Inquiries: Mr. Matsuoka, Waseda University RISET (03-5292-1661)

 (1) Summary of past research

It is a well known that most of the cesium and strontium adsorbents which have been used up until now are expensive, with strontium adsorbents in particular being extremely high in price. While natural zeolite is low in cost, it too has problems: its adsorption performance is low, and it can dissolve and lose effectiveness when exposed to high levels of alkalinity.

(2) Objectives of this research

The goal was to develop a low-cost high-performance adsorbent for both cesium and strontium, which could be used without problems in high-alkalinity environments (i.e. with excellent durability), and be viable as commercial products.

(3) New methods developed for this research

Geopolymer is an inorganic polymer consisting primarily of silica and aluminum. Research both inside and outside Japan had already looked at geopolymer as a substitute for cement, and the product had been partially commercialized. However, almost all geopolymer was being used as a cement substitute. CEC is a characteristic of geopolymer, yet up to this point relatively little consideration had been given to making use of this function. The adsorbent created through this research—an inorganic polymer-based adsorbent (see Fig. 1)—was developed through focusing on this characteristic.

(4) Outcomes and findings of this research

By testing the raw materials and adjusting the silica-to-aluminum ratio, an adsorbent was created which combines the ion-exchange capability and adsorptive immobilization of zeolite with the acid/alkali resistance inherent to polymers. This product has been commercialized and launched under the name Catenaccio PA. These adsorbents possess CEC for both cesium and strontium at 400 cmol(+)/kg1  (Fig. 2). Both are easily made from low-cost raw materials, and can be supplied at a price of around 600 yen/kg.

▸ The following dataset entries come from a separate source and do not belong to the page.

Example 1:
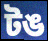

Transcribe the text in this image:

টঙ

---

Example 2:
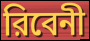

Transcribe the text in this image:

রিবেনী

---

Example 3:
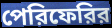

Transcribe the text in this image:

পেরিফেরির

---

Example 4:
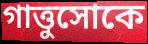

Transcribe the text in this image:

গাত্তুসোকে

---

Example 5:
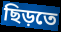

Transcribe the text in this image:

ছিড়তেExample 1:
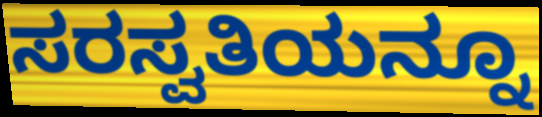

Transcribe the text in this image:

ಸರಸ್ವತಿಯನ್ನೂ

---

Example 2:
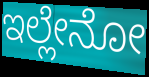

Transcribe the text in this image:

ಇಲ್ಲೇನೋ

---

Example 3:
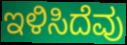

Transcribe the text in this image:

ಇಳಿಸಿದೆವು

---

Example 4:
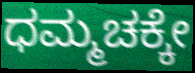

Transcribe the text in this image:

ಧಮ್ಮಚಕ್ಕೇ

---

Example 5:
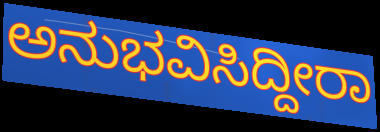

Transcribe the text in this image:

ಅನುಭವಿಸಿದ್ದೀರಾ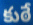
కుఠేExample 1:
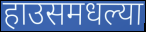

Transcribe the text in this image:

हाउसमधल्या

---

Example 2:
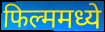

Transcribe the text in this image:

फिल्ममध्ये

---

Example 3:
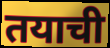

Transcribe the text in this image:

तयाची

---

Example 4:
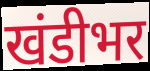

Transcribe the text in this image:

खंडीभर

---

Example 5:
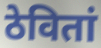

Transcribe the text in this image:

ठेवितांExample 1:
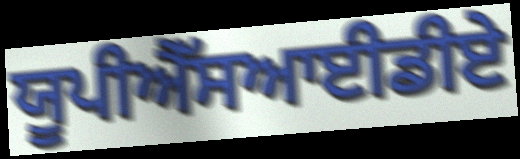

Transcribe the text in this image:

ਯੂਪੀਐੱਸਆਈਡੀਏ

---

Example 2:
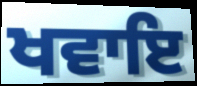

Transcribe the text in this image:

ਖਵਾਇ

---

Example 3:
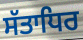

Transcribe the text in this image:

ਸੱਤਾਧਿਰ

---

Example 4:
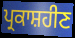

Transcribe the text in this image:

ਪ੍ਰਕਾਸ਼ਹੀਣ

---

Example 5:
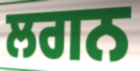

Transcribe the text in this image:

ਲਗਨ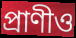
প্রাণীও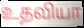
உதவியா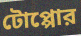
টোপ্পোর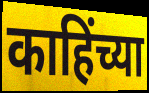
काहिंच्या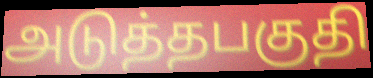
அடுத்தபகுதி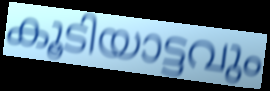
കൂടിയാട്ടവുംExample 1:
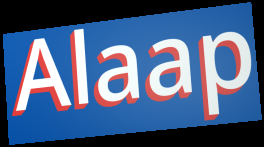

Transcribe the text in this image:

Alaap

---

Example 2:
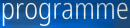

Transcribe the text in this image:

programme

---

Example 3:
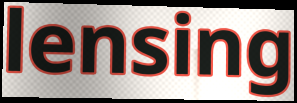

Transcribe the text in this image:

lensing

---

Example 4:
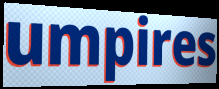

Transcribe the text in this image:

umpires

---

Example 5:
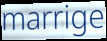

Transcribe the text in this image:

marrige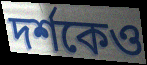
দৰ্শকেও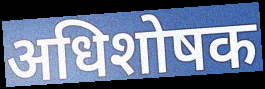
अधिशोषकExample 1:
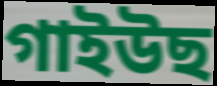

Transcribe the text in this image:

গাইউছ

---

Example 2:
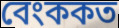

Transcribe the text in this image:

বেংককত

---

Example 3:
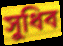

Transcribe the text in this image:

সুধিব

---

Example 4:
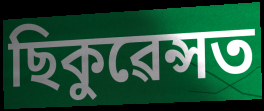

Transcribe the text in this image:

ছিকুৱেন্সত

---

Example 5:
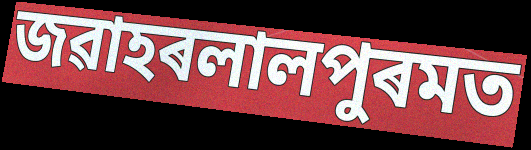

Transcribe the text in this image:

জৱাহৰলালপুৰমতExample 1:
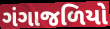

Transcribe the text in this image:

ગંગાજળિયો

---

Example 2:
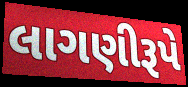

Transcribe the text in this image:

લાગણીરૂપે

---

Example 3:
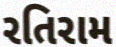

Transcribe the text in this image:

રતિરામ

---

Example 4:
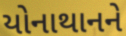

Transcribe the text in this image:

(5) Ripple effects of this research and impacts on society

As inorganic polymer-based adsorbents are low-priced, high-functioning adsorbents with excellent durability as described above, it is easy to envisage what applications for them. In the first place, they can be used as a safety guard for covering the bottom aspect and sides of the interim storage facilities now being planned. Currently, zeolite is the main material used in designing such facilities. However, there are serious concerns that the zeolite could break down in a highly alkaline environment such as that caused by leachate from rain water that has passed through highly alkaline waste products such as ash. This in turn could cause the zeolite to lose its adsorbent function and become ineffective as a safeguard. Inorganic polymer-based adsorbents do not break down or lose their adsorbent function when exposed to high levels of alkalinity or acidity, and can easily be manufactured and handled in the massive quantities which are required for this application.

(6) Issues for the future

Since this adsorbent has only been developed recently, although its basic functions have been confirmed in the laboratory, full performance assessments against a variety of real-life effluents have not yet been undertaken. It is planned to deliver samples of the adsorbents for assessment by a third party beginning in January 2015.

Figure 1

Fig. 1: Structural pattern of inorganic polymer-based adsorbents

 

Figure 2

Fig. 2: Ion adsorption performance

NB: Test method: A liquid solution containing cations 0.1mol/L was prepared for each type. The inorganic polymer-based adsorbent was then added at a liquid-to-solid ratio of 500:1. After three hours, the solution was stirred and an adsorbency test performed. After the solids had been collected through filtration and cleaned with purified water, an EDS analysis was done to investigate the post-adsorbency test composition.